### Work required
All of the data needs to be printed again, exactly as written.

### Data excerpts

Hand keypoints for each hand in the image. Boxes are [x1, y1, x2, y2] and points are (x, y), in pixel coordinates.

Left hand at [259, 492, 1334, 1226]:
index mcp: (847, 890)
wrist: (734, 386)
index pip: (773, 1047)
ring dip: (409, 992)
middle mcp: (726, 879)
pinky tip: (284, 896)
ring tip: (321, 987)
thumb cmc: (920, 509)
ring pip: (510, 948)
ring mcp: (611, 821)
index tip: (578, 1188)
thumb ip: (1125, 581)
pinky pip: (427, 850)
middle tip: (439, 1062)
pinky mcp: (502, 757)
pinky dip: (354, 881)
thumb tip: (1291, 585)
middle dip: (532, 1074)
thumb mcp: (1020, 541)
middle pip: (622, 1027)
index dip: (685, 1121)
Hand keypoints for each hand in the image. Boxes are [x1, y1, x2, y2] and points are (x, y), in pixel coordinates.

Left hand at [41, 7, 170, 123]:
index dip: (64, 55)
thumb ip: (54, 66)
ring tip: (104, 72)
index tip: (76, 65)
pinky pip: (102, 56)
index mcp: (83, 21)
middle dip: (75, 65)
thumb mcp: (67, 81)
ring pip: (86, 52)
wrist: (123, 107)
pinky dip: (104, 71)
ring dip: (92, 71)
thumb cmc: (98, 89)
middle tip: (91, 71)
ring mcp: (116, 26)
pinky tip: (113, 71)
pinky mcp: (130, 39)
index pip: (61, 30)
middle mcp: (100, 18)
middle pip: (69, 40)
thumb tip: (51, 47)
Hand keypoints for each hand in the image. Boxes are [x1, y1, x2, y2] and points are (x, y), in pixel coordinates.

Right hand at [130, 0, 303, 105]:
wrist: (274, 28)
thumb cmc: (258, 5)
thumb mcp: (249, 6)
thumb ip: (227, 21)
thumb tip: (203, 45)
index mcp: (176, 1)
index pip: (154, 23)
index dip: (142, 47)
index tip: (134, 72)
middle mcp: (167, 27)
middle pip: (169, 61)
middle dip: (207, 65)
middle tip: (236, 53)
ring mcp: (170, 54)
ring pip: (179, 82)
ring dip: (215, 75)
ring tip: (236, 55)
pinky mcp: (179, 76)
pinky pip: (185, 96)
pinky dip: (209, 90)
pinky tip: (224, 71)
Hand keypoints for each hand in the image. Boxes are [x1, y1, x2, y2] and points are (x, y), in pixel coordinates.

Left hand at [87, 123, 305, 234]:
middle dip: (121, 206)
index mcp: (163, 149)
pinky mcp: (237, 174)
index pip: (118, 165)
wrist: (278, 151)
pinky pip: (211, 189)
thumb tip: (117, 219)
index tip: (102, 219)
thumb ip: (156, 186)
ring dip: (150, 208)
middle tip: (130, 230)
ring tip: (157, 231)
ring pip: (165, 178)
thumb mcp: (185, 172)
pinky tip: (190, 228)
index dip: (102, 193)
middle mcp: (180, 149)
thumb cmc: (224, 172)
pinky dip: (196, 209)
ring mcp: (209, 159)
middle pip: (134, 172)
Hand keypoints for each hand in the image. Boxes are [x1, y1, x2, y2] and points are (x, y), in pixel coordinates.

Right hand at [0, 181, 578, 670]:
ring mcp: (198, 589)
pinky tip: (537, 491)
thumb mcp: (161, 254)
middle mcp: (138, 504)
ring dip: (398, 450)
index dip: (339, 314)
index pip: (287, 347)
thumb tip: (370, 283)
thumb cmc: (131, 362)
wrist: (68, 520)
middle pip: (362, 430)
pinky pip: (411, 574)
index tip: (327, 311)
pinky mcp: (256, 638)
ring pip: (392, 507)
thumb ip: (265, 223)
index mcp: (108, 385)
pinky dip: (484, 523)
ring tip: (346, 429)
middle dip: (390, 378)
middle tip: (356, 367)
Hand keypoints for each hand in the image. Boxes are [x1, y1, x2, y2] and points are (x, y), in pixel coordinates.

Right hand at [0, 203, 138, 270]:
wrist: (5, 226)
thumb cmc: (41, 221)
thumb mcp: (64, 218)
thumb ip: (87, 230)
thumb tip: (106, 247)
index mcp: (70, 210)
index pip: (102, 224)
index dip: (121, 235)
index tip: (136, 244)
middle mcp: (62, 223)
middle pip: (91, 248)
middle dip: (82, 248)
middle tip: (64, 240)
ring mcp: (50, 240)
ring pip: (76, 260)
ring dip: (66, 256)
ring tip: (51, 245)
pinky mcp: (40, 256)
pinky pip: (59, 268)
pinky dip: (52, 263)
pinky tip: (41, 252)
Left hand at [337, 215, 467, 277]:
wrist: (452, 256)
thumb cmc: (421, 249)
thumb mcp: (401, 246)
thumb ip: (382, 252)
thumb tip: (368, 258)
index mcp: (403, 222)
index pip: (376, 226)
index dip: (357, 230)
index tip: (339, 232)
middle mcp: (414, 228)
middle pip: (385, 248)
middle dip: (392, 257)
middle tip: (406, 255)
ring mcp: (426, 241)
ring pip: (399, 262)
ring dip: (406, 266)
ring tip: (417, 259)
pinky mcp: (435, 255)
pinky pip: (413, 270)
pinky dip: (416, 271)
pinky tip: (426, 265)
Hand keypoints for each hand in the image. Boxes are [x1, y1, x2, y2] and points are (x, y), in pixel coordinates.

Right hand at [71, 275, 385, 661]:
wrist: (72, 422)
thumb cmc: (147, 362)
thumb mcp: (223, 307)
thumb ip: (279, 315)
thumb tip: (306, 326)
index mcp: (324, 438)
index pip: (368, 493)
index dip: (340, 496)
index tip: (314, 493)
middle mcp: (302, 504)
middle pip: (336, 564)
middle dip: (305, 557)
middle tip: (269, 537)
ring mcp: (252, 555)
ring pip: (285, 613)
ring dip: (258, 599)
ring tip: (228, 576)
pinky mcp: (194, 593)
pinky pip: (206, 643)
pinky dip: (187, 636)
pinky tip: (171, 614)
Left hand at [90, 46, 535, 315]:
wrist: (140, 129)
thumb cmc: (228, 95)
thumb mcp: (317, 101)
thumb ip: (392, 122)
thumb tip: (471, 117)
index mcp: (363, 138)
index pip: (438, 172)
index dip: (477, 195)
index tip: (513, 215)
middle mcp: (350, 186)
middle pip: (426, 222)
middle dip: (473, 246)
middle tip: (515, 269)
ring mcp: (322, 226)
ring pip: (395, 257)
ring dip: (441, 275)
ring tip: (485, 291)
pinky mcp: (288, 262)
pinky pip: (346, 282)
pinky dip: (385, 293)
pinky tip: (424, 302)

### Your solution
Hand keypoints for each hand in the image. Boxes are [x1, y1, x2, y2] and points are (x, y), in pixel coordinates.

Left hand at [259, 492, 1334, 1226]:
index mcp: (847, 890)
wrist: (734, 386)
index pip: (773, 1047)
ring dip: (409, 992)
middle mcp: (726, 879)
pinky tip: (284, 896)
ring tip: (321, 987)
thumb cmc: (920, 509)
ring pip: (510, 948)
ring mcp: (611, 821)
index tip: (578, 1188)
thumb ip: (1125, 581)
pinky pip: (427, 850)
middle tip: (439, 1062)
pinky mcp: (502, 757)
pinky dip: (354, 881)
thumb tip: (1291, 585)
middle dip: (532, 1074)
thumb mcp: (1020, 541)
middle pip: (622, 1027)
index dip: (685, 1121)
Hand keypoints for each hand in the image. Boxes are [x1, y1, x2, y2] and points are (x, y), in pixel coordinates.

Left hand at [41, 7, 170, 123]:
index dip: (64, 55)
thumb ip: (54, 66)
ring tip: (104, 72)
index tip: (76, 65)
pinky pip: (102, 56)
index mcp: (83, 21)
middle dip: (75, 65)
thumb mcp: (67, 81)
ring pip: (86, 52)
wrist: (123, 107)
pinky dip: (104, 71)
ring dip: (92, 71)
thumb cmc: (98, 89)
middle tip: (91, 71)
ring mcp: (116, 26)
pinky tip: (113, 71)
pinky mcp: (130, 39)
index pip: (61, 30)
middle mcp: (100, 18)
middle pip: (69, 40)
thumb tip: (51, 47)
Hand keypoints for each hand in the image. Boxes are [x1, y1, x2, y2] and points are (x, y), in pixel coordinates.

Right hand at [130, 0, 303, 105]:
wrist: (274, 28)
thumb cmc: (258, 5)
thumb mcp: (249, 6)
thumb ip: (227, 21)
thumb tip: (203, 45)
index mcp: (176, 1)
index pip: (154, 23)
index dip: (142, 47)
index tip: (134, 72)
middle mcp: (167, 27)
middle pip: (169, 61)
middle dip: (207, 65)
middle tip: (236, 53)
ring mcp: (170, 54)
ring pip: (179, 82)
ring dip: (215, 75)
ring tip: (236, 55)
pinky mcp: (179, 76)
pinky pip: (185, 96)
pinky dip: (209, 90)
pinky tip: (224, 71)
Hand keypoints for each hand in the image. Boxes are [x1, y1, x2, y2] and points are (x, y), in pixel coordinates.

Left hand at [87, 123, 305, 234]:
middle dip: (121, 206)
index mcp: (163, 149)
pinky mcp: (237, 174)
index pip: (118, 165)
wrist: (278, 151)
pinky pip: (211, 189)
thumb tip: (117, 219)
index tip: (102, 219)
thumb ip: (156, 186)
ring dip: (150, 208)
middle tip: (130, 230)
ring tip: (157, 231)
ring pip: (165, 178)
thumb mcp: (185, 172)
pinky tip: (190, 228)
index dip: (102, 193)
middle mcp: (180, 149)
thumb cmc: (224, 172)
pinky dip: (196, 209)
ring mcp: (209, 159)
middle pip: (134, 172)
Hand keypoints for each hand in the image. Boxes are [x1, y1, x2, y2] and points are (x, y), in pixel coordinates.

Right hand at [0, 181, 578, 670]:
ring mcp: (198, 589)
pinky tip: (537, 491)
thumb mcp: (161, 254)
middle mcp: (138, 504)
ring dip: (398, 450)
index dip: (339, 314)
index pip: (287, 347)
thumb tip: (370, 283)
thumb cmc: (131, 362)
wrist: (68, 520)
middle pip: (362, 430)
pinky pip: (411, 574)
index tip: (327, 311)
pinky mcp: (256, 638)
ring pip: (392, 507)
thumb ip: (265, 223)
index mcp: (108, 385)
pinky dip: (484, 523)
ring tip: (346, 429)
middle dip: (390, 378)
middle tip: (356, 367)
Hand keypoints for each hand in the image. Boxes are [x1, y1, x2, y2] and points are (x, y), in pixel coordinates.

Right hand at [0, 203, 138, 270]:
wrist: (5, 226)
thumb cmc: (41, 221)
thumb mcp: (64, 218)
thumb ip: (87, 230)
thumb tip: (106, 247)
index mcp: (70, 210)
index pip: (102, 224)
index dip: (121, 235)
index tip: (136, 244)
middle mcp: (62, 223)
middle pip: (91, 248)
middle dip: (82, 248)
middle tip: (64, 240)
ring mcp: (50, 240)
ring pip: (76, 260)
ring dip: (66, 256)
ring tip: (51, 245)
pinky mcp: (40, 256)
pinky pip: (59, 268)
pinky dip: (52, 263)
pinky tip: (41, 252)
Left hand at [337, 215, 467, 277]:
wrist: (452, 256)
thumb cmc: (421, 249)
thumb mcp: (401, 246)
thumb ip: (382, 252)
thumb tip: (368, 258)
index mcp: (403, 222)
index pip: (376, 226)
index dip: (357, 230)
index tip: (339, 232)
middle mcp: (414, 228)
middle pip: (385, 248)
middle dip: (392, 257)
middle tip: (406, 255)
ring mcp: (426, 241)
ring pip: (399, 262)
ring dip: (406, 266)
ring tip: (417, 259)
pinky mcp: (435, 255)
pinky pip: (413, 270)
pinky dip: (416, 271)
pinky tip: (426, 265)
Hand keypoints for each hand in the image. Boxes are [x1, y1, x2, y2] and points are (x, y), in pixel coordinates.

Right hand at [71, 275, 385, 661]:
wrist: (72, 422)
thumb cmc: (147, 362)
thumb mcp: (223, 307)
thumb ip: (279, 315)
thumb tip: (306, 326)
index mcp: (324, 438)
index pip: (368, 493)
index dip: (340, 496)
index tip: (314, 493)
middle mcp: (302, 504)
middle pip: (336, 564)
middle dip: (305, 557)
middle tip: (269, 537)
ring mcp: (252, 555)
ring pip: (285, 613)
ring dip: (258, 599)
ring tip: (228, 576)
pinky mcp: (194, 593)
pinky pip: (206, 643)
pinky dip: (187, 636)
pinky tip: (171, 614)
Left hand at [90, 46, 535, 315]:
wrist: (140, 129)
thumb cmc: (228, 95)
thumb mcp: (317, 101)
thumb ip: (392, 122)
thumb tip: (471, 117)
index mcp: (363, 138)
index pip: (438, 172)
index dip: (477, 195)
index tip: (513, 215)
middle mcp: (350, 186)
middle pip: (426, 222)
middle dip: (473, 246)
middle tip: (515, 269)
ring mcp: (322, 226)
ring pip: (395, 257)
ring dip: (441, 275)
ring tip: (485, 291)
pinky mcp: (288, 262)
pinky pip: (346, 282)
pinky dip: (385, 293)
pinky tip: (424, 302)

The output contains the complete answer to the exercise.